当天和朋友相聚时,大家竞相报告哪里有警察block车、什么大道什么地区大塞车等。还有朋友说:“我的朋友成功入城了!”在这一刻,‘入城’是别有意义的。

回想多年前在双溪威和蒲种的‘抗议白蒲大道起价’的示威活动上,我都人在现场,没有摇旗呐喊,只是静静观察、默默支持,该退时就退,该走时就走。

这一次,我自己带着两个女儿,不敢轻举妄动,深怕一个不小心就回不了美国。如果你要说我贪生怕死,我不会怪你。

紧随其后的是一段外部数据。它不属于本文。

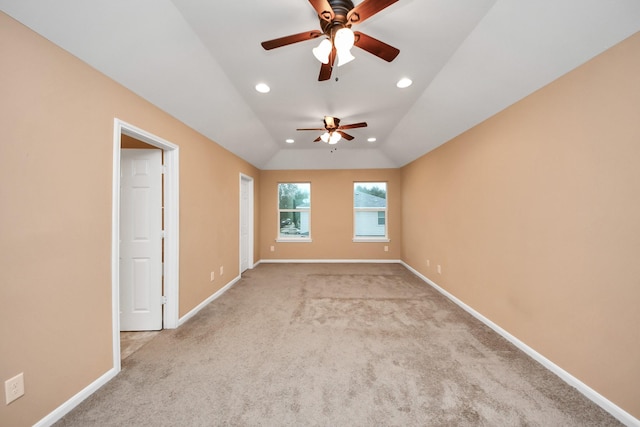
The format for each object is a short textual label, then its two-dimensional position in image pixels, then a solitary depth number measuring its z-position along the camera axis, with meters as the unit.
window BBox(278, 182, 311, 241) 6.23
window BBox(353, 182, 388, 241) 6.15
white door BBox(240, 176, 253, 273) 5.25
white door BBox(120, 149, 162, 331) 2.60
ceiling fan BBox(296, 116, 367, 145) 3.45
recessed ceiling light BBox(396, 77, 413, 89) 2.63
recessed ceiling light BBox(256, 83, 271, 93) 2.74
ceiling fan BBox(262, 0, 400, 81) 1.35
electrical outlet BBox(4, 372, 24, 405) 1.24
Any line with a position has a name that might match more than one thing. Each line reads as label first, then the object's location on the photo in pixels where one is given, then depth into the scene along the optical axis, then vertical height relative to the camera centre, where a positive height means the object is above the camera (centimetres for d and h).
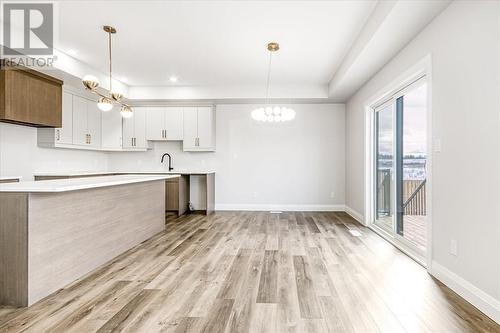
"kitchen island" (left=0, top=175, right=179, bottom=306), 222 -59
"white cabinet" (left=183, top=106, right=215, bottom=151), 671 +87
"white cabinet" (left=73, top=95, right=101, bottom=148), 577 +89
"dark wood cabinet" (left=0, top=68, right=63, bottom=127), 405 +102
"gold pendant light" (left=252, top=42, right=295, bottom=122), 509 +93
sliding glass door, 357 +2
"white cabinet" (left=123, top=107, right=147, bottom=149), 678 +81
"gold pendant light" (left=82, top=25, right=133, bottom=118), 333 +90
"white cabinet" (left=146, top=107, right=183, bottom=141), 672 +99
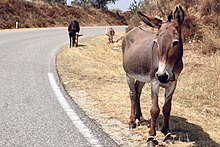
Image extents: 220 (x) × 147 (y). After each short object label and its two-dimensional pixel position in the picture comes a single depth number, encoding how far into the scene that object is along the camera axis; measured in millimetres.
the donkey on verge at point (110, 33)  27484
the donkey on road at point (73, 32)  23156
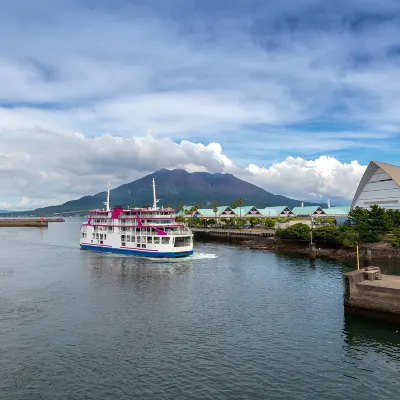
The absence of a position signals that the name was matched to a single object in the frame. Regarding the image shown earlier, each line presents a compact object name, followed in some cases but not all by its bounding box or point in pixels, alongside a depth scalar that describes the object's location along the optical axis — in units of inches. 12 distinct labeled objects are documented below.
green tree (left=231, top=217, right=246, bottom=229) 5096.0
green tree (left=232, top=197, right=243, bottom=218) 5479.8
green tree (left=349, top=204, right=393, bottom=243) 2891.2
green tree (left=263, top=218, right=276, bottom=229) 4642.5
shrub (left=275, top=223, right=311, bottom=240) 3262.8
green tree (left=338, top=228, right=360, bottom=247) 2792.8
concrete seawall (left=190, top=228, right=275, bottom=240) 4148.6
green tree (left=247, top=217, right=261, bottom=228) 5128.0
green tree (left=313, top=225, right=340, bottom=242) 3090.6
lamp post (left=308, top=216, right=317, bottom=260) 2819.4
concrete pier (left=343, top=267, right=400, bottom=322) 1270.9
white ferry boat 2691.9
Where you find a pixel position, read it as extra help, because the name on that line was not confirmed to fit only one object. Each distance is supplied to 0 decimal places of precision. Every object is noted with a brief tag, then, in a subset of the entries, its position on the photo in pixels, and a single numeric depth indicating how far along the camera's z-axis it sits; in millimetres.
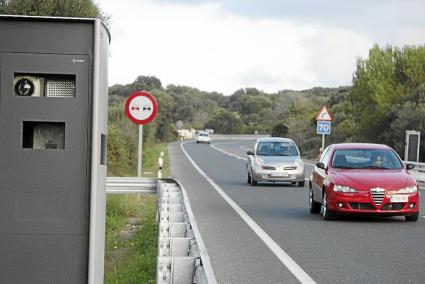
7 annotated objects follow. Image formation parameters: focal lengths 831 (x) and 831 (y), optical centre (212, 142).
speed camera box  4945
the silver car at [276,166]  26672
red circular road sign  20047
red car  15562
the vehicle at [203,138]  100750
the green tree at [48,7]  17000
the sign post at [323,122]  40531
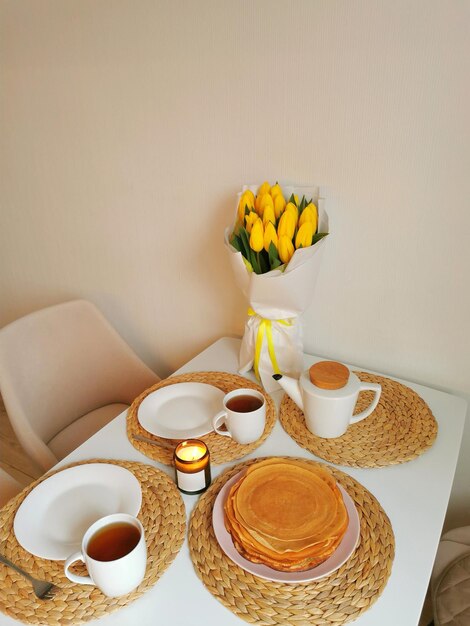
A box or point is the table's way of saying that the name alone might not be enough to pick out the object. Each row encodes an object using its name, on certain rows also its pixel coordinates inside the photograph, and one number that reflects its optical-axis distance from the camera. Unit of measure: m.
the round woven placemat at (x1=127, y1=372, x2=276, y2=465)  0.86
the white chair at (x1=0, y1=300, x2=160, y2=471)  1.17
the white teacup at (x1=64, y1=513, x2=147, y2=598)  0.58
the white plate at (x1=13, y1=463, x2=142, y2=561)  0.70
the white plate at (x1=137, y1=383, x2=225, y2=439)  0.92
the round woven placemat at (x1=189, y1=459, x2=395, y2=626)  0.58
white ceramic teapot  0.84
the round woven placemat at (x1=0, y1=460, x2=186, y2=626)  0.60
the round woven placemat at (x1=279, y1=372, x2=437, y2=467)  0.84
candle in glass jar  0.76
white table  0.60
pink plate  0.62
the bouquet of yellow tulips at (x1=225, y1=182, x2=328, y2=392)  0.92
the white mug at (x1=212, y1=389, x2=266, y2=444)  0.84
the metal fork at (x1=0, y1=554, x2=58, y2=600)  0.62
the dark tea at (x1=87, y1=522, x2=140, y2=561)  0.61
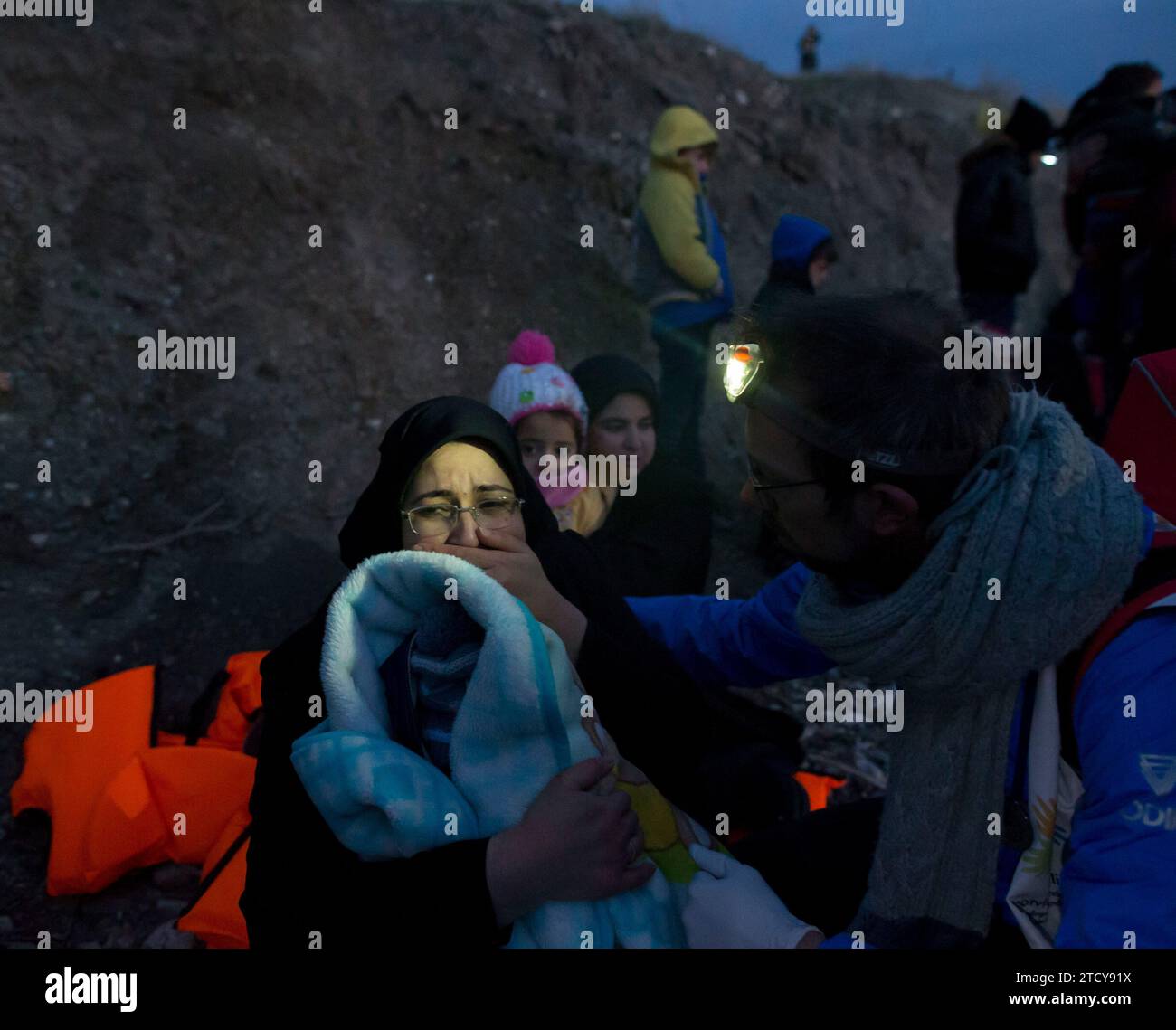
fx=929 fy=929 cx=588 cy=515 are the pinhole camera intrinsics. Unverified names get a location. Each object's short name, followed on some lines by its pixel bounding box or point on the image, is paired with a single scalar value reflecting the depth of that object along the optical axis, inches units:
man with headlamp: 56.6
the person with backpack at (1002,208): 257.0
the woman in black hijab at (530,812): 68.1
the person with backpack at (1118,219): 195.8
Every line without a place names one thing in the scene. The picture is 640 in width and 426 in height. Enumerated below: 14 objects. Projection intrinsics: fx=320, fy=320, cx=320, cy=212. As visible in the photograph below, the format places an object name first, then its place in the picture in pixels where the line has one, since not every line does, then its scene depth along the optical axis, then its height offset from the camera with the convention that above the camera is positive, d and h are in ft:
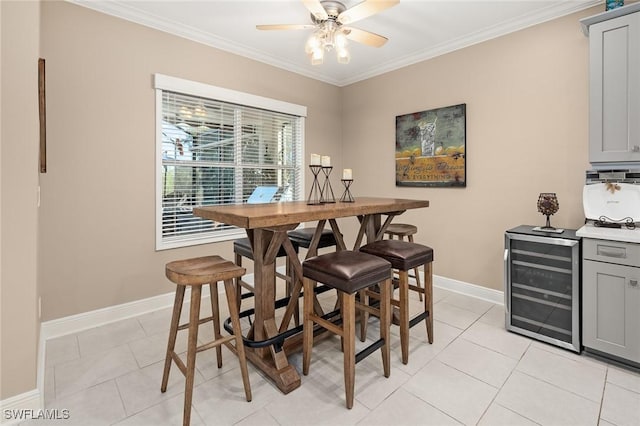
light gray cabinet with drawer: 6.70 -1.91
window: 10.31 +2.17
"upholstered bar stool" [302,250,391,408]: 5.76 -1.49
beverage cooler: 7.55 -1.88
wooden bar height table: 5.63 -0.77
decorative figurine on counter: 8.40 +0.13
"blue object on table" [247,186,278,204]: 12.82 +0.68
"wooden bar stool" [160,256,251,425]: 5.30 -1.70
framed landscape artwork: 11.35 +2.40
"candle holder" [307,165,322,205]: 7.36 +0.21
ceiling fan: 7.36 +4.62
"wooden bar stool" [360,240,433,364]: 7.00 -1.24
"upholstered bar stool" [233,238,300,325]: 7.71 -1.13
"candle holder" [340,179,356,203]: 7.88 +0.30
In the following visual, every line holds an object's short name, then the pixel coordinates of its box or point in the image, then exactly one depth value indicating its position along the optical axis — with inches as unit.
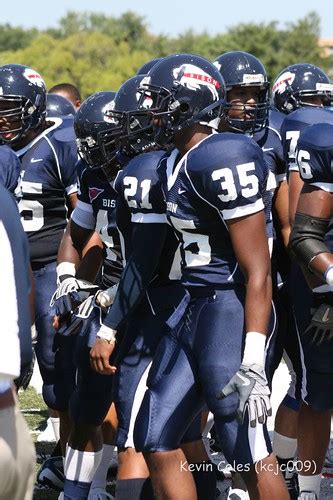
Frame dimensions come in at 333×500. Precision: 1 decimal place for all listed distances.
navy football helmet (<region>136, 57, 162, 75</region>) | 439.3
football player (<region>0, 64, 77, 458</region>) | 418.6
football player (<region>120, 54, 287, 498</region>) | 275.3
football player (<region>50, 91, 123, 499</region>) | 352.8
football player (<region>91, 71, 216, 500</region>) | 307.6
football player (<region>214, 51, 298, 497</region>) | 367.2
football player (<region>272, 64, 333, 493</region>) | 345.1
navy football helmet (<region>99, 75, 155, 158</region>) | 331.3
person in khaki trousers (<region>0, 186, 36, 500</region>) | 211.9
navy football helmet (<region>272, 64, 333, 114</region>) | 477.4
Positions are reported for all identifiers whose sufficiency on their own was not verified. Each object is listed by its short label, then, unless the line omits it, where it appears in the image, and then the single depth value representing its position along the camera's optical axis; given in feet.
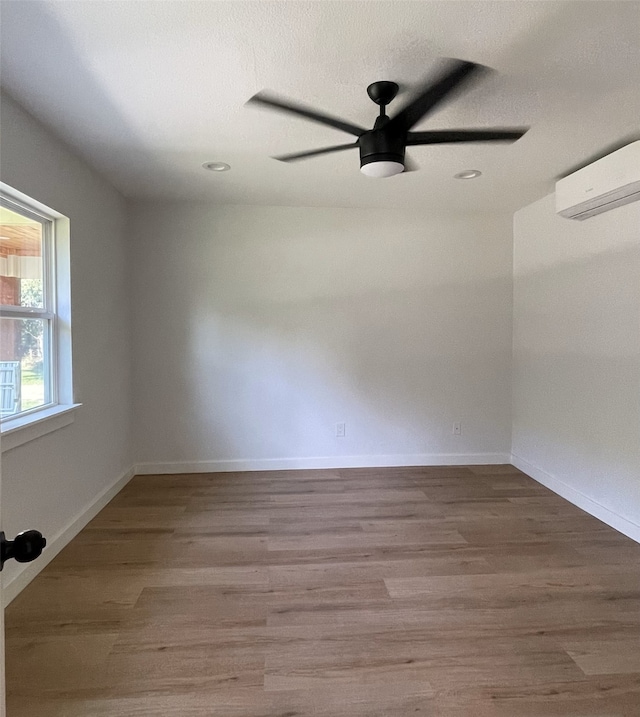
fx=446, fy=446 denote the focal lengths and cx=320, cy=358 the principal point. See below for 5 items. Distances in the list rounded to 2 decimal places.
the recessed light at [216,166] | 9.80
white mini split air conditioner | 8.36
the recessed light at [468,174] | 10.20
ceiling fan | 6.22
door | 2.56
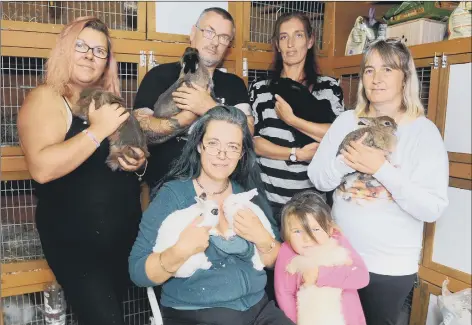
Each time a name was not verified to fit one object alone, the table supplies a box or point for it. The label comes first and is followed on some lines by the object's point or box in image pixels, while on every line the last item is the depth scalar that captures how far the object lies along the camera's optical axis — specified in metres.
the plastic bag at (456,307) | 1.78
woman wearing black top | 1.56
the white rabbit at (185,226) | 1.49
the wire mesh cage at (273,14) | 2.71
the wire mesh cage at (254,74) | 2.71
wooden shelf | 1.96
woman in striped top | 2.10
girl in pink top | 1.58
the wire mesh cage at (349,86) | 2.73
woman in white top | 1.58
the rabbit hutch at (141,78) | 2.02
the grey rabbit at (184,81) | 1.98
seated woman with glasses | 1.48
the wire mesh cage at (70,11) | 2.14
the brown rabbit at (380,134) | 1.63
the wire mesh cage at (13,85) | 2.13
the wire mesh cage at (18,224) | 2.20
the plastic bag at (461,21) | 1.98
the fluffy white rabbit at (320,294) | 1.57
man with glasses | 1.93
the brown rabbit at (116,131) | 1.68
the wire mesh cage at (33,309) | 2.21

我也还要留着一口气,参加当晚的中学同学聚餐会。聚会本来在7月2日举行,但大部分同学当天有事,只好延迟一周。

起初大家也担心:709这个日子‘安全’吗?我们的聚会会受净选盟大游行的‘连锁反应’影响吗?

于是,我们决定避开吉隆坡而选择在附近的八打灵举行聚餐会。最后,同学会成功进行,也没有同学因为塞车而迟到。

当晚虽然只有十来位同学出席(还有5位小朋友,不,应该说是‘年轻人’,呵呵),但大家谈笑风生话当年,还不时爆笑连连,不因岁月流逝而出现隔阂。

我们的最后一次聚会,是两年多前我赴美前夕为我举行的践行会。这次是我第一次回乡,大家借此相聚,非常感谢大家的盛意和友情。

709净选盟大游行没有造成所谓的暴乱,却展现了大马人民欲改革的强烈意愿。被逮捕的勇士,早已作了心里准备。活动泛起的涟漪,不容你我小觑。在美国两年多,比较之下,觉得大马的选举制度还真‘荒唐’。

而我们709的同学会,不想也不须要改革什么,大家只想缅怀当年的青春岁月,延续我们30年有余的友情,为大家的友谊保温。